***** Fragmento *****
Lo que le entusiasma al King Covid es el relanzamiento de la Star Wars –o Strategic Defense Initiative– de Ronald Reagan, un carísimo proyecto de armas laser estacionadas en el espacio para cubrir el riesgo de una supuesta ofensiva soviética –hoy en día, rusa o china–.


      A Trump y a sus secuaces les importa muy poco el hecho de que Estados Unidos gaste más en armamento que los diez siguientes países del mundo. Su obsesión es utilizar el inmenso poder del estado para asegurar el predominio del imperio americano durante todo el siglo XXI y más allá, amenazando a la vez desde el espacio a las posibles potencias que quisieran constituir un orden multipolar en el planeta. Mientras tanto, los mismos Estados Unidos se parecen cada día más a los desoladores paisajes terrestres que presenta la película Elysium. Ciudades y pueblos empobrecidos, miles de personas sin hogar que acaban atrincherándose en tiendas de campaña, roulottes o incluso en sus coches, o simplemente durmiendo en la calle. Algo que también es cada vez más frecuente, por ejemplo, en ese país llamado España. En la América de Trump no hay dinero para la sanidad –en plena pandemia–, para las infraestructuras, para las escuelas, pero nunca falta para cualquier juguete que puedan desear los militares. El presupuesto armamentístico se engrandece e hincha de año en año con una regularidad digna de un reloj digital de alta gama. Más de 780.000 millones de dólares en el año fiscal que se avecina, con el consentimiento y apoyo roqueño y sin fisuras de los dos grandes partidos.
***** Datos aportados *****
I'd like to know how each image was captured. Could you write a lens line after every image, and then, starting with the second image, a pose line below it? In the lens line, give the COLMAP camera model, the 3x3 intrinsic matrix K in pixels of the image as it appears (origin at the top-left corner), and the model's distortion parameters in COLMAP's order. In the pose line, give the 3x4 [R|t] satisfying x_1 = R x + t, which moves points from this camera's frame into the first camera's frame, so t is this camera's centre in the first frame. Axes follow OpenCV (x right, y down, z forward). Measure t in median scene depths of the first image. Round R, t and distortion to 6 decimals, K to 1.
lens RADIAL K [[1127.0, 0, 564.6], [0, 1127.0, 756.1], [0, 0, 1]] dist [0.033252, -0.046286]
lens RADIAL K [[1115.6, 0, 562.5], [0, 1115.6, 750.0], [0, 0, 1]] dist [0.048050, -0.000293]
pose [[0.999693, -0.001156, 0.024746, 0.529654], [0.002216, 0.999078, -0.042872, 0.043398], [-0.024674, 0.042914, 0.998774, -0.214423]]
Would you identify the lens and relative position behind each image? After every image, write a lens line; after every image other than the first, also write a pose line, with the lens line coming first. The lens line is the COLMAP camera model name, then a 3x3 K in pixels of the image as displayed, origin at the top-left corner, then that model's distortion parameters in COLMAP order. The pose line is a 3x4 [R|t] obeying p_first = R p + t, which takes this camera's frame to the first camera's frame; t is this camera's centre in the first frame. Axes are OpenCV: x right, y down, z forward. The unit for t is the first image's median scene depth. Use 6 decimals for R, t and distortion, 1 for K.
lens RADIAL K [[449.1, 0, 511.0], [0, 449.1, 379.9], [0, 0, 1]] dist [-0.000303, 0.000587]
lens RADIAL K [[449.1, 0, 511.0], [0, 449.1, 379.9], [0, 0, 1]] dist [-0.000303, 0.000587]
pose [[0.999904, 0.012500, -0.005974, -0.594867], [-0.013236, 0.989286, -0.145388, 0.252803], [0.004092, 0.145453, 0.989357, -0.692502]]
*****
**Tarea A:** Según el fragmento sobre el gasto militar de Estados Unidos, ¿qué cifra alcanza el presupuesto armamentístico en el año fiscal que se avecina?
**Tarea B:** Reproduce el texto del fragmento entre "Lo que le entusiasma" y "rusa o china–.", ambos incluidos.
Las filas no intervienen en nada de esto.

**Respuesta A:** Más de 780.000 millones de dólares.

**Respuesta B:**
Lo que le entusiasma al King Covid es el relanzamiento de la Star Wars –o Strategic Defense Initiative– de Ronald Reagan, un carísimo proyecto de armas laser estacionadas en el espacio para cubrir el riesgo de una supuesta ofensiva soviética –hoy en día, rusa o china–.